My family and I recently moved from Brooklyn, New York, to Bradford-on-Avon, England, for a year. Our mission: try out life at a slower pace. In my new series Brooklyn to England, I'll write about the weekly adventures of living in the English countryside with my British husband, our three-year-old daughter, and my baby-bump (I'm due in September!). Come with me as I go from strollers to prams, diapers to nappies, and whatever else it takes to raise a family abroad.
English mummies sing like angels. Not to say that we Brooklyn moms squawk in comparison, but when Trixie and I went to the library to check out Rhyme Time, a mommy-and-me sing-along, inching our way into a circle of grinning women in sundresses and ballet flats, gently crooning to the cherubic tots bouncing delicately on their knees, there was something, well, magical about it.
I had to hear them again … and, so, a weekly routine was born.
Every Thursday, after brekkie, Trixie and I trample down Mount Everest, aka Conigre Hill. Trixie blithely flies straight down, but after falling and badly scraping my knee the other day, then being told by a passerby that “it can get slippery after it rains” (thanks, mom), I have learned to proceed with caution. Eventually, my speed demon and I get into town, strolling through the colorful Farmers Market in the library parking lot. For a minute we stop outside the blah-for-such-an-historic-town building that houses books on the first floor and the Bradford on Avon museum upstairs. (I like a building that can multitask). The mood is so charming and local-dy docal-dy, you wouldn’t think we’d need to prepare ourselves before entering the building, but we do.
Because Rhyme Time. Is. Rammed.
In order to snag a coveted spot in the children’s section, we must first wade through 20 all-terrain strollers in the entryway and then not step on at least a dozen newborn babies. Harder than it sounds, for a three-year-old and a woman whose growing belly overshadows her feet.
“Hellooo boys and girls!” warbles the librarian, a lovely old woman with the voice of Julia Child and the temperament of Mary Poppins. Babies drool and gurgle in response. I’m definitely aware of the fact that Trixie is on the older side of the Rhyme Time audience. Occasionally I see another three- or four-year-old, but only if they’re accompanying a younger sibling. At first I was self-conscious about it, but it’s not like we have any other pressing engagements on Thursday mornings. In fact, it’s all we’ve got going for us.
Mums and babies settle down and Julia Poppins leafs through her playbook, zig-zagging from one unfamiliar nursery rhyme to another—songs like Wind the Bobbin Up, Miss Polly Had A Dolly, and one that seems to terrify the kids about a monkey-eating crocodile. They’re not unfamiliar songs to everyone else, just me. The American. The one with T's pronounced like D's, and the sharp, flat A's that are ruining the celestial choir of English mums. Sometimes it’s embarrassing, mumbling and flailing along with the hand gestures, but, eh, whatever. I have a three-year-old—I’m used to embarrassing myself in public on her behalf.
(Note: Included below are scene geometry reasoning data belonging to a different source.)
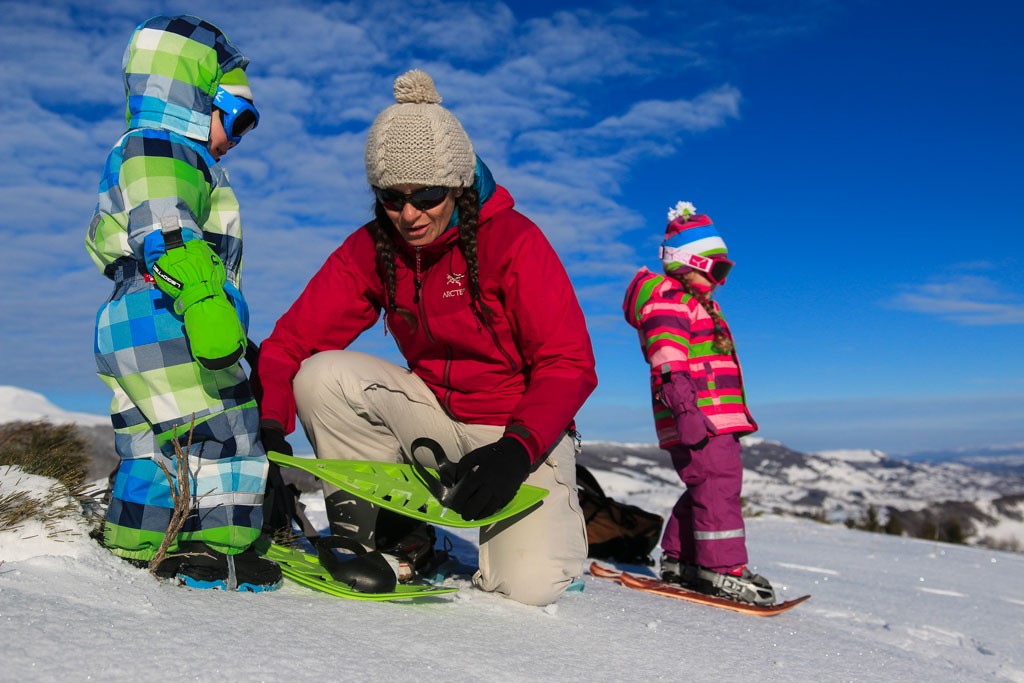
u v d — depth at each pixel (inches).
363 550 97.8
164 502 85.5
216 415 86.7
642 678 76.8
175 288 78.3
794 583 192.7
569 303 100.4
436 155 89.4
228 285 91.9
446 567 124.7
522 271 98.9
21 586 68.4
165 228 79.6
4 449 130.0
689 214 156.2
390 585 92.0
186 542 87.3
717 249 151.7
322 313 109.5
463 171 93.0
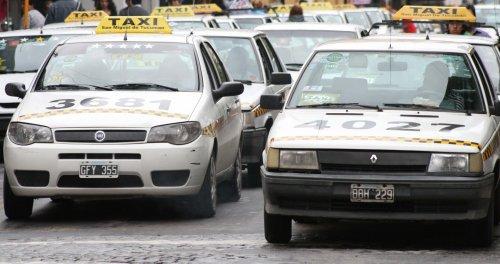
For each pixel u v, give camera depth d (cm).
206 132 3127
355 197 2558
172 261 2478
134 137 3038
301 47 5528
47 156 3031
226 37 4281
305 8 8788
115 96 3197
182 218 3191
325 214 2583
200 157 3081
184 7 6319
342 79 2898
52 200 3584
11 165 3064
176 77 3306
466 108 2822
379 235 2864
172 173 3050
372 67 2916
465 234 2642
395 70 2905
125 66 3341
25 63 4984
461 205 2556
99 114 3070
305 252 2577
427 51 2944
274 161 2619
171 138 3048
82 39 3456
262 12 8450
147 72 3322
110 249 2642
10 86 3400
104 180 3031
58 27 5247
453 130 2653
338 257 2502
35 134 3055
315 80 2911
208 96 3259
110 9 7062
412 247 2673
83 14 5638
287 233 2684
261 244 2709
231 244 2711
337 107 2833
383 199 2552
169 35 3466
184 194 3066
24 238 2850
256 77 4175
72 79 3309
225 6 9156
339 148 2584
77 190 3036
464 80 2877
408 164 2569
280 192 2589
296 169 2602
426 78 2883
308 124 2698
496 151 2734
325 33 5562
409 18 4731
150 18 3584
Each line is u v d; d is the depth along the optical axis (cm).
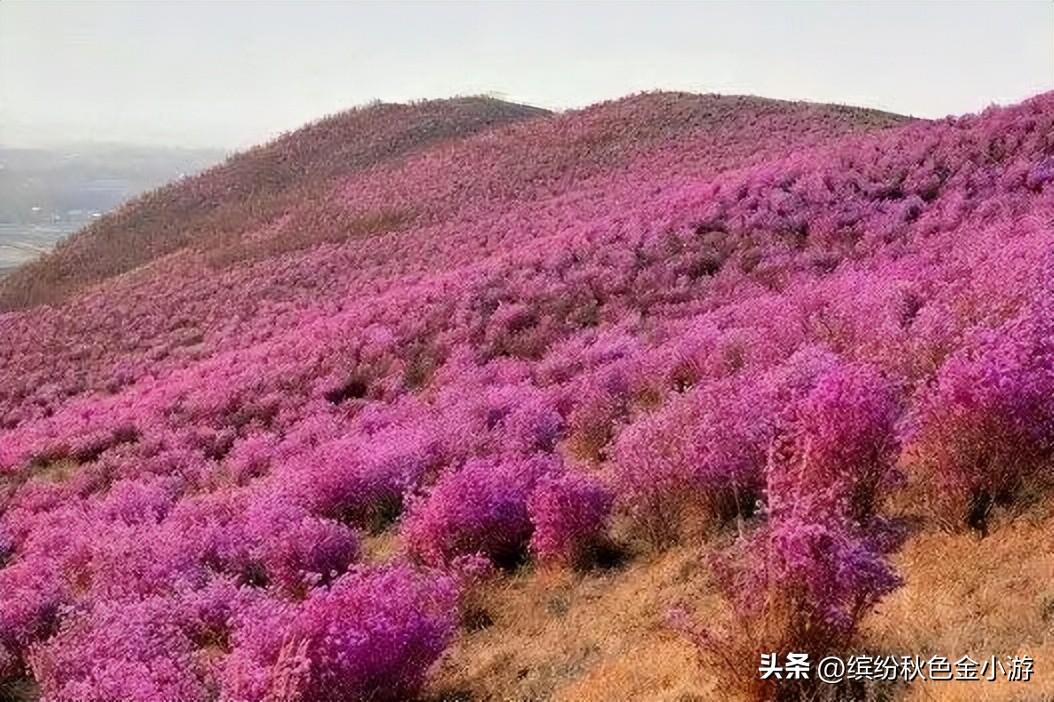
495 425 1305
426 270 3688
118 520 1305
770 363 1027
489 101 10288
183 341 3638
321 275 4322
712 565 529
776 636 466
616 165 5250
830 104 6253
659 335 1619
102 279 6869
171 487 1619
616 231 2631
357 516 1133
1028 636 450
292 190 7944
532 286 2330
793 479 570
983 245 1284
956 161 2189
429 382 1988
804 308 1328
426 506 887
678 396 859
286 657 559
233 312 3962
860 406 615
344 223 5794
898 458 632
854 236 1959
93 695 635
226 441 1920
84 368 3506
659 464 769
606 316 2003
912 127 2814
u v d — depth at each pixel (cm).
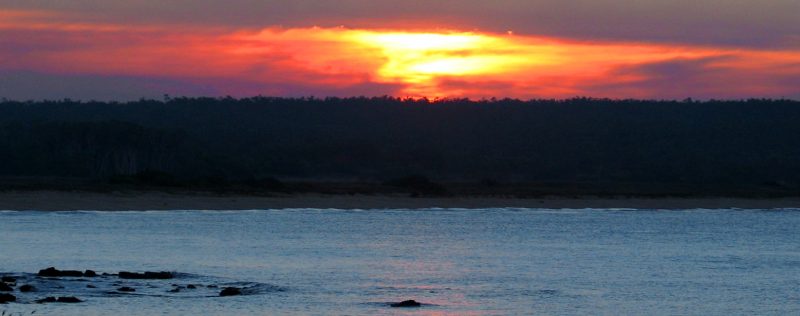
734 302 6956
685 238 11875
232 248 9800
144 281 7088
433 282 7694
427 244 10731
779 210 17788
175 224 12456
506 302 6800
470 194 17450
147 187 15538
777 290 7506
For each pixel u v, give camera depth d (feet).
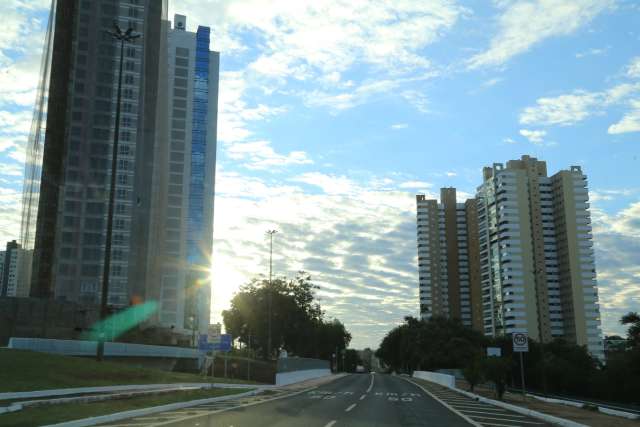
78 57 275.59
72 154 269.64
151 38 292.81
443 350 306.55
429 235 545.03
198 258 463.01
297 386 142.00
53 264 253.65
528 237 459.32
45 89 274.16
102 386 87.81
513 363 96.48
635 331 139.03
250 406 74.13
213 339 108.58
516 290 449.06
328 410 68.90
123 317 207.92
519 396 107.14
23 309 161.17
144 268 275.39
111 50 280.72
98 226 270.26
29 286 249.75
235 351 315.78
In the blink of an eye, babies are having meltdowns and we’re singing the goodbye song. Sadly, Rhyme Time can’t last forever. It ends, but nobody rushes for the door; departures are leisurely. Friends chat with friends, mums change nappies on little throw rugs shaped like open books. Everyone knows everyone. Everyone, that is, except me. I’m not even sure how I’d start a conversation, considering I’ve brought a three-and-a-half-year-old to a sing along for infants. So, with our scooter and library books in tow, Trixie and I head back into the market. We buy a slice of carrot cake to share; then sometimes we head down the road to the playground. And that’s our Thursday. Maybe we’ll find other activities to add to the mix, or maybe one of these days I’ll make some friends, and Trixie and I can indulge in a leisurely Rhyme Time exit, mingling with friends, too.